A library in PyPi  still requires installing it, which undermine many of the benefits. It won't help me with my gist/activestate recipe, code that I send to a friend, etc. I want to lower the barrier of inexperienced users.

As a documentation of dependencies it will suffice indeed.


On Mon, Sep 19, 2016 at 7:38 PM Ethan Furman <ethan@stoneleaf.us> wrote:
On 09/19/2016 09:25 AM, אלעזר wrote:

> Many proposals to add something to stdlib are rejected here with the suggestion to add such library to pypi first. As noted by someone, pypi is not as reachable as stdlib, and one should install that package first, which many people don't know how. Additionally, there is no natural distinction between 3rd party dependencies and in-project imports (at least in tiny projects).
> This can be made easier if the first line of the program will declare the required library, and executing it will try to download and install that library if it is not installed yet.

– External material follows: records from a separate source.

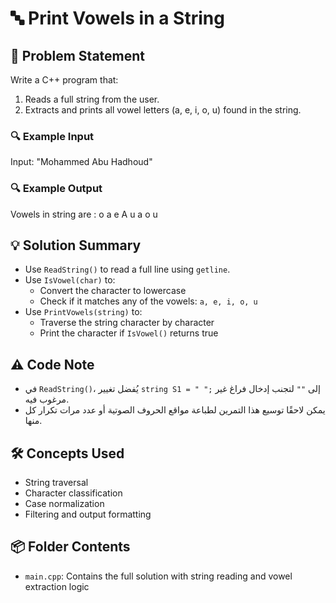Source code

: # 🔤 Print Vowels in a String

## 🧩 Problem Statement
Write a C++ program that:
1. Reads a full string from the user.
2. Extracts and prints all vowel letters (a, e, i, o, u) found in the string.

### 🔍 Example Input
Input: "Mohammed Abu Hadhoud"

### 🔍 Example Output
Vowels in string are : o a e A u a o u

## 💡 Solution Summary
- Use `ReadString()` to read a full line using `getline`.
- Use `IsVowel(char)` to:
  - Convert the character to lowercase
  - Check if it matches any of the vowels: `a, e, i, o, u`
- Use `PrintVowels(string)` to:
  - Traverse the string character by character
  - Print the character if `IsVowel()` returns true

## ⚠️ Code Note
- في `ReadString()`، يُفضل تغيير `string S1 = " ";` إلى `""` لتجنب إدخال فراغ غير مرغوب فيه.
- يمكن لاحقًا توسيع هذا التمرين لطباعة مواقع الحروف الصوتية أو عدد مرات تكرار كل منها.

## 🛠️ Concepts Used
- String traversal
- Character classification
- Case normalization
- Filtering and output formatting

## 📦 Folder Contents
- `main.cpp`: Contains the full solution with string reading and vowel extraction logic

Additionally, the 3rd party dependencies will be more explicit, and editors can then allow you to search for them as you type.
> Of course it is *not* an alternative for real dependency management, but it will ease the burden on small scripts and tiny projects - which today simply break with errors that many users does not understand, instead of simply asking permission to install the dependency.

This should start out as a library on PyPI.  (Sorry, couldn't resist. ;)

Actually, it should.  Perhaps a name of "import_pip" would make sense?  Any hurdles faced by this library would be (mostly) the same as a stdlib version.